(SUPPLIED ENTRIES Opens)

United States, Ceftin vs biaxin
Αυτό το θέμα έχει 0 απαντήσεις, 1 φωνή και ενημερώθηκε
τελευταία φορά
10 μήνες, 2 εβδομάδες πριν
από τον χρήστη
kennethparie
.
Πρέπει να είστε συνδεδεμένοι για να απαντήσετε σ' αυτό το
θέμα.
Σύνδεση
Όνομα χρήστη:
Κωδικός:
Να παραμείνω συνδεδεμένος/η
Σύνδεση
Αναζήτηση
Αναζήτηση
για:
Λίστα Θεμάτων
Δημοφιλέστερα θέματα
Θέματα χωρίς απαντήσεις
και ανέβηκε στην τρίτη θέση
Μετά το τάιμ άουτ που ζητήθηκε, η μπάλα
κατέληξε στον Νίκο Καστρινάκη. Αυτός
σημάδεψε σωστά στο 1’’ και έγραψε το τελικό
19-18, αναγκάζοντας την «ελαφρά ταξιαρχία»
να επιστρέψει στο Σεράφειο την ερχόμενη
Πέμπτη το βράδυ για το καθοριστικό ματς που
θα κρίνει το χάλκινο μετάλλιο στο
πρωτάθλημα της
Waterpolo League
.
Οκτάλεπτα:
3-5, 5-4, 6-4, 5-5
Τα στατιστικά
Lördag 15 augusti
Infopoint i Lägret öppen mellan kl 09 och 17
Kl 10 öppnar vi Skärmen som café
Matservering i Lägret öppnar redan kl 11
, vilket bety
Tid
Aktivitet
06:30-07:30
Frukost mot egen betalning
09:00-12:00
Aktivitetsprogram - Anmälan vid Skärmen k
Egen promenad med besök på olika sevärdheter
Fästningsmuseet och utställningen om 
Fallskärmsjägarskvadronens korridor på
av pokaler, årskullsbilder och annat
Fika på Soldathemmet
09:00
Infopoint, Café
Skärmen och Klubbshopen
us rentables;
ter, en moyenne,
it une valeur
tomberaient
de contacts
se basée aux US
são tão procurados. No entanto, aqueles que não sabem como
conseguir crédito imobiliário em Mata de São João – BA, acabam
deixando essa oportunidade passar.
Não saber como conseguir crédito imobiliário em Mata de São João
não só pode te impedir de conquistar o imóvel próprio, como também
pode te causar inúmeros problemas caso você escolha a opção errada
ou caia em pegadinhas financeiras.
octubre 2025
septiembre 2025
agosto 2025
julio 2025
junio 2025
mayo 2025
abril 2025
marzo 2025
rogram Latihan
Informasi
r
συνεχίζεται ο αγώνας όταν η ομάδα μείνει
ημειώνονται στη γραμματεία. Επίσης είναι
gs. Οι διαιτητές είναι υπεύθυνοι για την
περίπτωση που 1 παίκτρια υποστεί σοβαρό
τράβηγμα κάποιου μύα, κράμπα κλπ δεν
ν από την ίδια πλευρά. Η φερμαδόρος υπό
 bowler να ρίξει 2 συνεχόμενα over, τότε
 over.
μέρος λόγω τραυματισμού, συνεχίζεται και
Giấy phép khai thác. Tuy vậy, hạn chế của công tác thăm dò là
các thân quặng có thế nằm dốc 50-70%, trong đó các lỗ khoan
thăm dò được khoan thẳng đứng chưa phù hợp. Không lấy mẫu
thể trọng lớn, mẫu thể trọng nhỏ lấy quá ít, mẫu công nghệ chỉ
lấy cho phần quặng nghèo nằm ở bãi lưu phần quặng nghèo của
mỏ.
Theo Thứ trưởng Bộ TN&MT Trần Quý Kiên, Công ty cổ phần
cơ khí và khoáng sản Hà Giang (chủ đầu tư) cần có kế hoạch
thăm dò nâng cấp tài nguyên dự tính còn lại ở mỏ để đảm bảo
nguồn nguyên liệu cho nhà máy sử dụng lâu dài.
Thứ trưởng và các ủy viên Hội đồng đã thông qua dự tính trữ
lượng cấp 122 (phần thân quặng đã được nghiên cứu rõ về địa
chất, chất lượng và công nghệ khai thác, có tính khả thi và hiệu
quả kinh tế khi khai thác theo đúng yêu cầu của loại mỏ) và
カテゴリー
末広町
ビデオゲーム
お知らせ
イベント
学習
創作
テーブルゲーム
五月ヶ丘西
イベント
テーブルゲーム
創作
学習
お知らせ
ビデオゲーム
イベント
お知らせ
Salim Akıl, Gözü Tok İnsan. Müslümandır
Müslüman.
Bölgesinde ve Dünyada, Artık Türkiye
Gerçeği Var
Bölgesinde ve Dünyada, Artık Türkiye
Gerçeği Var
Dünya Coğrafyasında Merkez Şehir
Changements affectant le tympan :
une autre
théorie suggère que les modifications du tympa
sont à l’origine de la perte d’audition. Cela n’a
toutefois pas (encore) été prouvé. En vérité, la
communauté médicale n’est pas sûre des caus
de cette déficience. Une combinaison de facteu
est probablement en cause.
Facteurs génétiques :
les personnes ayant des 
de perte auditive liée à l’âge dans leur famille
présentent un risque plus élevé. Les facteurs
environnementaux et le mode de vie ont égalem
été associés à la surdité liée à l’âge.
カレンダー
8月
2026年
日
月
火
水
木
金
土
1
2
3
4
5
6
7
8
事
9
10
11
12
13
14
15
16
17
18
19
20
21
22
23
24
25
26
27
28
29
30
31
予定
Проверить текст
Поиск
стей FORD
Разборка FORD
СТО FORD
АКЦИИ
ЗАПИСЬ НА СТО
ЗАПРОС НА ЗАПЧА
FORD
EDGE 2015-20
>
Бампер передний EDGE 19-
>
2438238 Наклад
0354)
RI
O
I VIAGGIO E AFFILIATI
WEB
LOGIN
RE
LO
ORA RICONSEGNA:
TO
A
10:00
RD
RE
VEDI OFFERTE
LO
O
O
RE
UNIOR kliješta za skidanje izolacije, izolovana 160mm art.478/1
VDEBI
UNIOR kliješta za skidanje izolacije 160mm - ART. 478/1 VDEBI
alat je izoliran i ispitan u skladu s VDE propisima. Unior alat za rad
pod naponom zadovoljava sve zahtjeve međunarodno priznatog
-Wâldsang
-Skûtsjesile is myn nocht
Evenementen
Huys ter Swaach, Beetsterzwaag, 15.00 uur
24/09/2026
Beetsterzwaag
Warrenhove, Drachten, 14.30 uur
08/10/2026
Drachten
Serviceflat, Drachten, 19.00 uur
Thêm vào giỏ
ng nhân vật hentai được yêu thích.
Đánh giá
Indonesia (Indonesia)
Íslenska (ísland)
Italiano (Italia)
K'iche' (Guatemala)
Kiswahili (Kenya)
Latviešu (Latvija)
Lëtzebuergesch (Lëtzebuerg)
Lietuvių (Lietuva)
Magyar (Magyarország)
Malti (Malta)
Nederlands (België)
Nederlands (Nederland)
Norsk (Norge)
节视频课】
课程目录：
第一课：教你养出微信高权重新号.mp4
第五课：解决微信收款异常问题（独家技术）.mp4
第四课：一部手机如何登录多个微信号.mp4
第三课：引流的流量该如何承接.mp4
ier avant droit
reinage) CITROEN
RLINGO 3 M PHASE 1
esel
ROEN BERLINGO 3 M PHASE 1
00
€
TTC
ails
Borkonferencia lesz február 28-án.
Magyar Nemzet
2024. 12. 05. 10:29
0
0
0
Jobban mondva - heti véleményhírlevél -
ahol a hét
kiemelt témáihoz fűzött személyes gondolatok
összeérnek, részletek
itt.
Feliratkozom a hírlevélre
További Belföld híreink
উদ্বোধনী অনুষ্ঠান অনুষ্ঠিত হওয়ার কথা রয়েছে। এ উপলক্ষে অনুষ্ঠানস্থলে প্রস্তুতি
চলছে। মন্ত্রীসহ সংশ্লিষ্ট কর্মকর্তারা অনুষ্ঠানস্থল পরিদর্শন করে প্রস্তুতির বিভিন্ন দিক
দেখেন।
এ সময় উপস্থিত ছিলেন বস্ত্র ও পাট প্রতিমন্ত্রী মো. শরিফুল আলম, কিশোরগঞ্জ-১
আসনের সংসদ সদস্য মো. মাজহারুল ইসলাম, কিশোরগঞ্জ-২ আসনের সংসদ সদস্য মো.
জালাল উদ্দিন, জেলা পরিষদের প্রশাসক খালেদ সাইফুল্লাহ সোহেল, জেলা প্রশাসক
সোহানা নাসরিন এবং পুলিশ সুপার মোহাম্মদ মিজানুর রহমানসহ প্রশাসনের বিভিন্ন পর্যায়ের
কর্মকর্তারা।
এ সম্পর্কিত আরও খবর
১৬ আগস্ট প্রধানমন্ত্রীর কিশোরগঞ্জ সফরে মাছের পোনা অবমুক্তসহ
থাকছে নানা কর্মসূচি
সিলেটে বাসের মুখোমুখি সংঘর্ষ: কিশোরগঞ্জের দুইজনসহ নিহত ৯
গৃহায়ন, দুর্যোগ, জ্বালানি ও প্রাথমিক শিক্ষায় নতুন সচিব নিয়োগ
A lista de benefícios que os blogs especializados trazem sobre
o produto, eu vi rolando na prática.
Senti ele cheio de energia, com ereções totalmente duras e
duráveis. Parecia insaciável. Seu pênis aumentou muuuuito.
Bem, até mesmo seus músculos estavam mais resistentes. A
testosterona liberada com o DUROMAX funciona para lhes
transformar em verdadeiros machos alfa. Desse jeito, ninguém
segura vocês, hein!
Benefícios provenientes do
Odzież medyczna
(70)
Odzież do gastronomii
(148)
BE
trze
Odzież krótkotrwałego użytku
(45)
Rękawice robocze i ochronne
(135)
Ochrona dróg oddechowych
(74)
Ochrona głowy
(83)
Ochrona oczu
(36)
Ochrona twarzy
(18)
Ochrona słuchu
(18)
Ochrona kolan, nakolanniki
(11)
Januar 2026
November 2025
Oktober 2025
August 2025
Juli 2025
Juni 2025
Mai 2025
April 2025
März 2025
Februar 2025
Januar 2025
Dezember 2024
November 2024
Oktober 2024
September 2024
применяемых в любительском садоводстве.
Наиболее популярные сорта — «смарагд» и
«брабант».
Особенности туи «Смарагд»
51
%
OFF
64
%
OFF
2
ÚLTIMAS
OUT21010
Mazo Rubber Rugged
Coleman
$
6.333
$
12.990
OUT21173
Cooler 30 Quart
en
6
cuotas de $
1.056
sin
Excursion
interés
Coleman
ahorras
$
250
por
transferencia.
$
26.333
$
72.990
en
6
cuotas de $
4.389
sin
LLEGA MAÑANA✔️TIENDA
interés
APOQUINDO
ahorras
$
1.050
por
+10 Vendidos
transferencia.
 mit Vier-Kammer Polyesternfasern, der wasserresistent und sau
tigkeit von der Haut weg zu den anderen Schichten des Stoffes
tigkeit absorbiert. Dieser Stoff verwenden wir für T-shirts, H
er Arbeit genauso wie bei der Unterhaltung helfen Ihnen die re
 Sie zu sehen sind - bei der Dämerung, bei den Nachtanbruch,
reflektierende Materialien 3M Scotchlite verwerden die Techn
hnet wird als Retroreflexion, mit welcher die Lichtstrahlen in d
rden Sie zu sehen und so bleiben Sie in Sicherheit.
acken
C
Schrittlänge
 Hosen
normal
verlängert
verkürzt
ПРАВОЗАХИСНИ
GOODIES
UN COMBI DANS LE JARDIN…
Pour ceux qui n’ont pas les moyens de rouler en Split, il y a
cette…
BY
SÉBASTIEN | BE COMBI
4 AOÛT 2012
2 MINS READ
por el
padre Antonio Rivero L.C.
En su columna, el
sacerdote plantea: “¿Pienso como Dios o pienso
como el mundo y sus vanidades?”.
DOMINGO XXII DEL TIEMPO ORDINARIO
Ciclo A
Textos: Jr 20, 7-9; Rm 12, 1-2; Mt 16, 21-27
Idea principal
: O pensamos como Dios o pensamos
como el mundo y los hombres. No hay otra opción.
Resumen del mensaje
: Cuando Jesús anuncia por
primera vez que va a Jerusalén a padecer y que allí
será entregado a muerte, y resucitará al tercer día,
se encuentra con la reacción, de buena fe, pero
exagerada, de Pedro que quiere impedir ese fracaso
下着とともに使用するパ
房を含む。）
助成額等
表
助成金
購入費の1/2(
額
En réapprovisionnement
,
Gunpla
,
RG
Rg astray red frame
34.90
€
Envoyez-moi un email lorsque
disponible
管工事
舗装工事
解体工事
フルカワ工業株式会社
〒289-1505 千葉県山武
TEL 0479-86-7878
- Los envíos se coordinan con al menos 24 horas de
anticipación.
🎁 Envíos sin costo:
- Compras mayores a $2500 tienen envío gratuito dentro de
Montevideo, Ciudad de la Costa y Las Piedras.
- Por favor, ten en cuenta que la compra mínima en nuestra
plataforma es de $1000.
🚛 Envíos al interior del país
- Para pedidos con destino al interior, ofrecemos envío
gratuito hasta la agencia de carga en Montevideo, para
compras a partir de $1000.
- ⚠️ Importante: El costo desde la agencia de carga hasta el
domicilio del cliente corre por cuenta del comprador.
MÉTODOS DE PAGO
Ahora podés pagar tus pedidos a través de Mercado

(SUPPLIED ENTRIES Closes)

> _PROBLEM DESCRIPTION_:
From the entries above, return each line with the word "cette" in it.

> _TASK ANSWER_:
de cette déficience. Une combinaison de facteu
cette…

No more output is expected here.